KeyError: 'occupancy_rate'

## <u>Concept: Group by</u>
The `groupby` method lets you separate the data into different groups based off shared characteristics (akin to `itertools.groupby`). For example, we could group countries by region or income range, then analyse those groups individually.  

The official documentation on groupby can be found [here](https://pandas.pydata.org/pandas-docs/stable/user_guide/groupby.html). [This tutorial](https://www.marsja.se/python-pandas-groupby-tutorial-examples/) is also well worth reading.


Here's an example of finding the total number of tickets sold for each classification.

In [None]:
total_sales.groupby('classification')['tickets_sold'].sum()

<blockquote style="padding: 10px; background-color: #FFD392;">

## Exercise
1. How many movies are there in each classification category?
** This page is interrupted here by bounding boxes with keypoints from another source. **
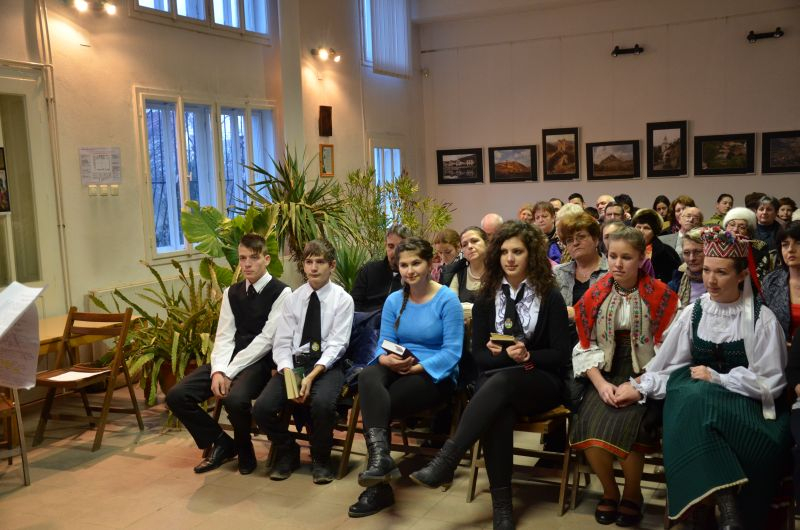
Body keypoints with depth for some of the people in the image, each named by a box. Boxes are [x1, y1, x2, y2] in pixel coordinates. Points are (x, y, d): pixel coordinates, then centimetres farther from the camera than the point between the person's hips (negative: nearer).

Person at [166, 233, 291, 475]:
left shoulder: (281, 292, -7)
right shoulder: (232, 293, 13)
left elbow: (266, 340, -14)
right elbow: (224, 337, 4)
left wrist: (230, 373, -18)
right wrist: (218, 371, -15)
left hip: (260, 361, -6)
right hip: (231, 359, 6)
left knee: (235, 399, -35)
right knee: (176, 396, -11)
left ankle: (244, 451, -1)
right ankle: (221, 442, 11)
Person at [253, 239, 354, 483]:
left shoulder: (343, 299, -1)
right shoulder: (293, 298, 9)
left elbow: (337, 344, -8)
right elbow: (282, 343, 3)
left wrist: (312, 376, -22)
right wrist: (288, 373, -16)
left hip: (327, 364, -3)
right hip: (294, 362, 3)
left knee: (323, 403, -35)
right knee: (262, 408, -20)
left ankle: (320, 459, -5)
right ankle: (287, 452, 11)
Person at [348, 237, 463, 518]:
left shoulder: (447, 300, -7)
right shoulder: (393, 300, 10)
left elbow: (452, 351, -12)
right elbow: (383, 344, 6)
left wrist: (417, 366, -23)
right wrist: (388, 359, -18)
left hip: (435, 375, -4)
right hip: (396, 370, 5)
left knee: (375, 404, -27)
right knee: (368, 376, -32)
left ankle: (378, 487, -16)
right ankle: (380, 457, -43)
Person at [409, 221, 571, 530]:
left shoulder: (550, 296, 1)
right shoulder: (487, 298, 8)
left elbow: (560, 354, -2)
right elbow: (479, 354, 4)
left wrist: (527, 356, -20)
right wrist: (507, 355, -16)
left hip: (542, 382, -2)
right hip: (496, 380, 2)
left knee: (501, 380, -37)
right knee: (497, 409, -36)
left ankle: (444, 463, -41)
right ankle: (501, 504, -31)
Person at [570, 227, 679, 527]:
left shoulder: (660, 295, -3)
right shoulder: (595, 296, 6)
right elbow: (587, 348, 6)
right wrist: (601, 384, -10)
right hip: (606, 376, 3)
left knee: (623, 425, -29)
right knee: (588, 424, -24)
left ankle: (632, 495, 1)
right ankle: (609, 492, 4)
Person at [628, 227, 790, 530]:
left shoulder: (761, 319, -3)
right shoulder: (693, 313, 6)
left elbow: (770, 382, -5)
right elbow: (668, 364, 5)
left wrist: (717, 378, -13)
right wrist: (640, 388, -9)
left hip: (745, 403, -2)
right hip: (695, 398, 3)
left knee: (697, 403, -33)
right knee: (691, 398, -32)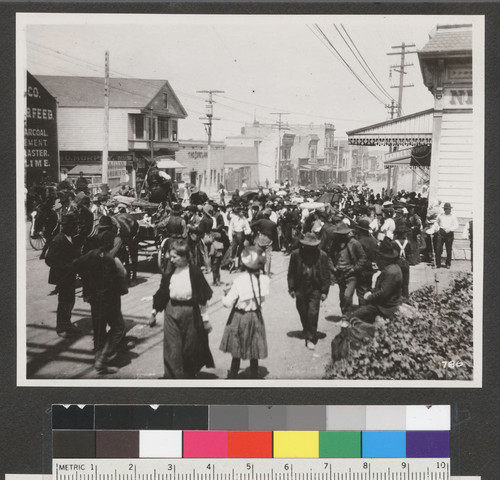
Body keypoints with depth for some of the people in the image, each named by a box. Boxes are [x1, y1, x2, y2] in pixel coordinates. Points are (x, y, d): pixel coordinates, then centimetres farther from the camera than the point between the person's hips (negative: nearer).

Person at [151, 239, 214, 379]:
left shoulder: (194, 272, -10)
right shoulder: (170, 272, 0)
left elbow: (202, 298, -6)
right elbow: (162, 293, 7)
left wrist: (205, 318, -4)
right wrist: (154, 311, 8)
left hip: (190, 312, -2)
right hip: (171, 311, 3)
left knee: (190, 348, 11)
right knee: (171, 348, -2)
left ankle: (189, 374, 33)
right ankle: (172, 375, 4)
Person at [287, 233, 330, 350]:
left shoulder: (322, 255, -7)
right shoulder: (296, 254, -5)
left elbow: (326, 275, -2)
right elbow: (291, 273, 2)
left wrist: (325, 291, -4)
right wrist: (291, 288, 0)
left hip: (315, 288, -2)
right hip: (300, 288, 2)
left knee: (312, 313, -7)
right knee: (303, 312, 13)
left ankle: (311, 338, 3)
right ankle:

Think of key search terms such as "size" or "count".

2. Then, for each category, what is the `mean` number of tickets sold?

In [None]:
### ANSWER 1 HERE


In [None]:
### ANSWER 2 HERE


Finally, an advanced use case of groupby. Here, we are:
- Getting the max capacity possible for the classification;
- the average number of tickets sold for the classification;
- and the average occupancy rate.

The syntax for this is a dictionary using the `.agg()` method where the:
- `key` corresponds to the column
- `value` corresponds to the type of aggregation

View more here: https://pandas.pydata.org/pandas-docs/stable/reference/api/pandas.DataFrame.agg.html

In [None]:
total_sales.groupby('classification').agg({'max_capacity': 'max', 'tickets_sold': 'mean', 'occupancy_rate': 'mean'})

# Challenge questions

We don't give the answers to these questions, but we encourage students to discuss among themselves using the forum. Some questions require use of functions or methods not covered in this tutorial, and some questions are open-ended (no fixed answer, depending on their arguments). We have provided this to give students a chance to get used to searching up the documentation.

1. Suppose that the average purchase price per ticket is `$22.00`, what's the average dollar sales for `MA15+` movies? Compared this to the median dollar sales for `M`-rated movies.

2. How many movies have a title that begins with `"T"`? 

3. Which movies tend to have better occupancy rate: low sales with low capacity, or high sales with high capacity?

4. How many movies have a below-average occupancy rate in each classification category?